#### What to do
Leave out the images and repeat the listing below without a single change.

#### Dataset content
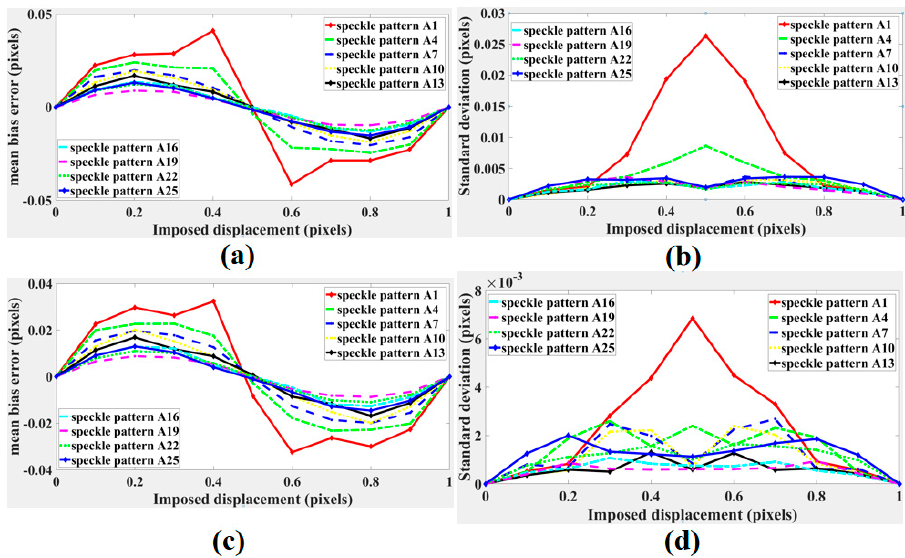
Figure 7. ( a ) Mean bias errors and ( b ) standard deviations of speckle patterns displacements in group A calculated with the subset of 31 × 31 pixels. ( c ) Mean bias errors and ( d ) standard deviations of speckle patterns displacements in group A calculated with the subset of 61 × 61 pixels.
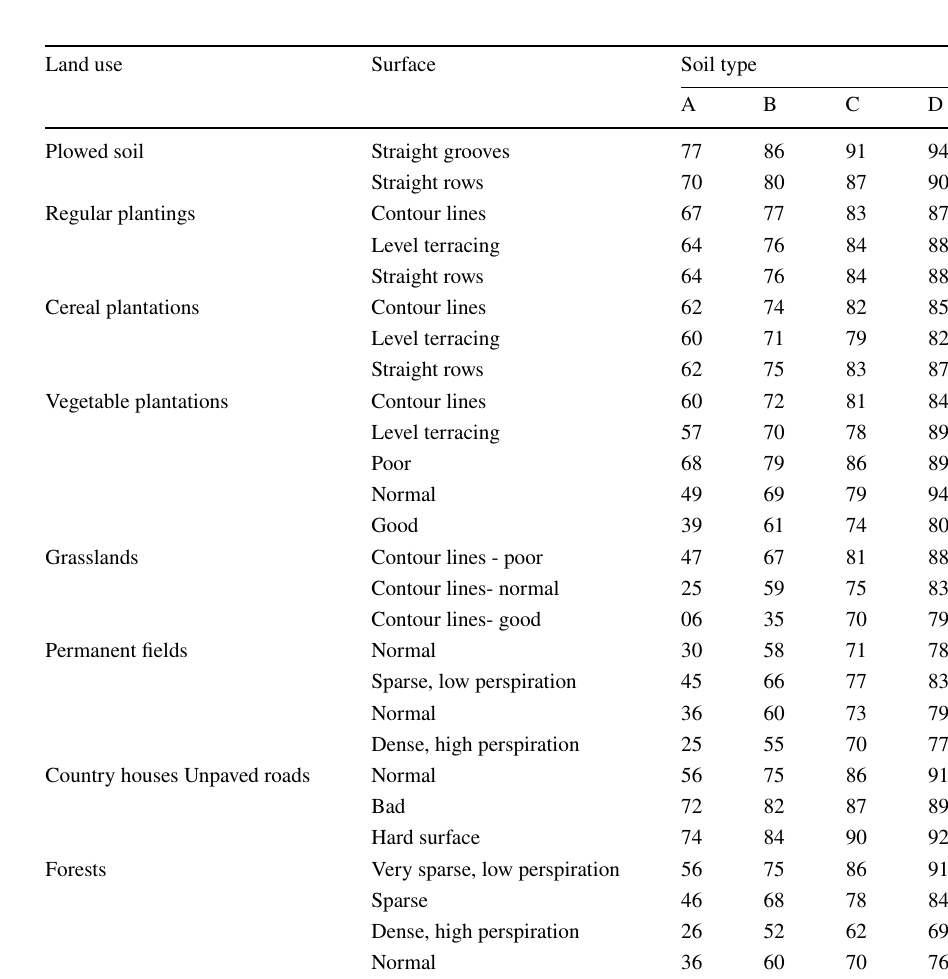
Table 1 Classification of soil hydrogeological groups (Canholi 2014) Soil group Characteristics A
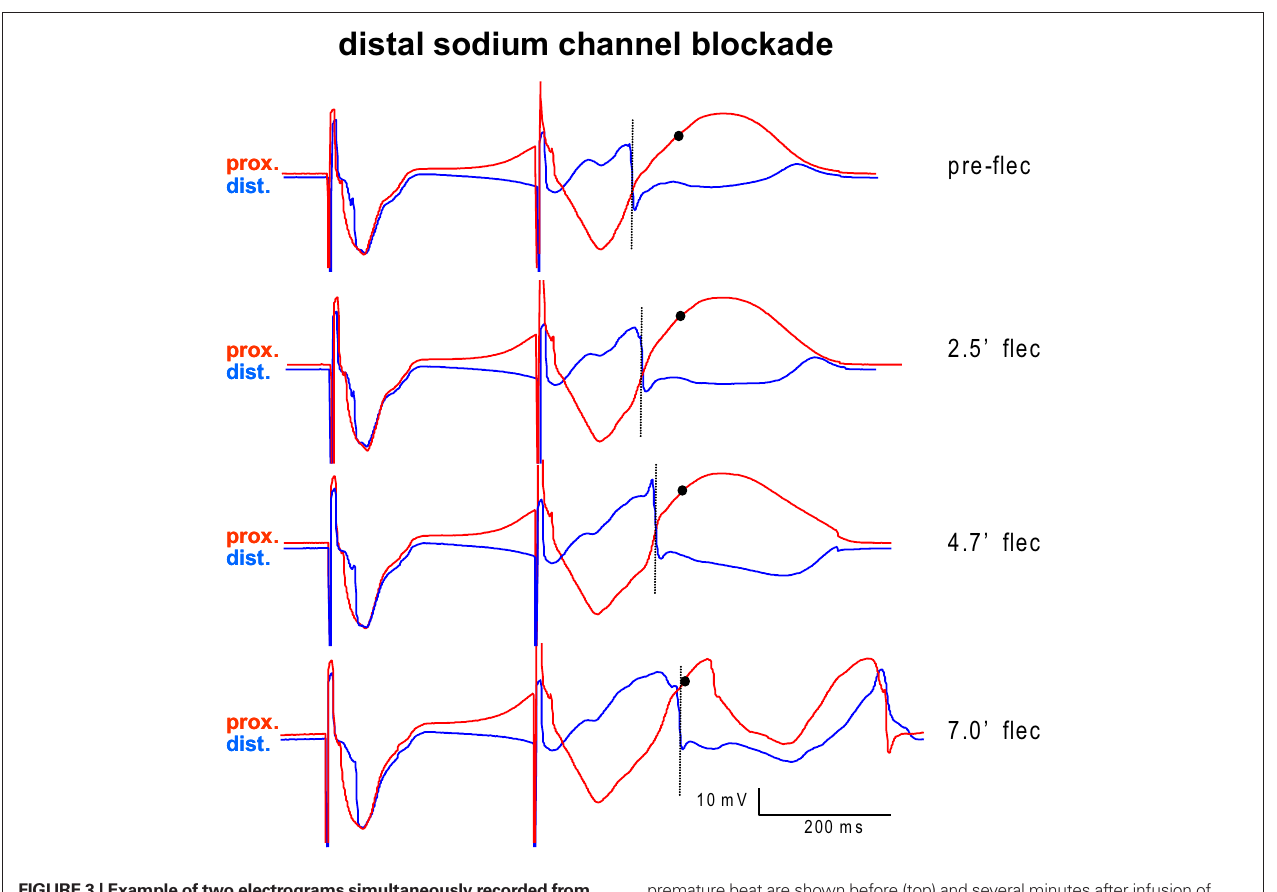
Figure 3 | example of two electrograms simultaneously recorded from the myocardium proximal (red) and distal (blue) from the interface between the perfusion beds. Proximal tissue was perfused with pinacidil, distal tissue was perfused with sotalol. The last basic beat and the first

#### Your response
Figure 7. ( a ) Mean bias errors and ( b ) standard deviations of speckle patterns displacements in group A calculated with the subset of 31 × 31 pixels. ( c ) Mean bias errors and ( d ) standard deviations of speckle patterns displacements in group A calculated with the subset of 61 × 61 pixels.
Table 1 Classification of soil hydrogeological groups (Canholi 2014) Soil group Characteristics A
Figure 3 | example of two electrograms simultaneously recorded from the myocardium proximal (red) and distal (blue) from the interface between the perfusion beds. Proximal tissue was perfused with pinacidil, distal tissue was perfused with sotalol. The last basic beat and the first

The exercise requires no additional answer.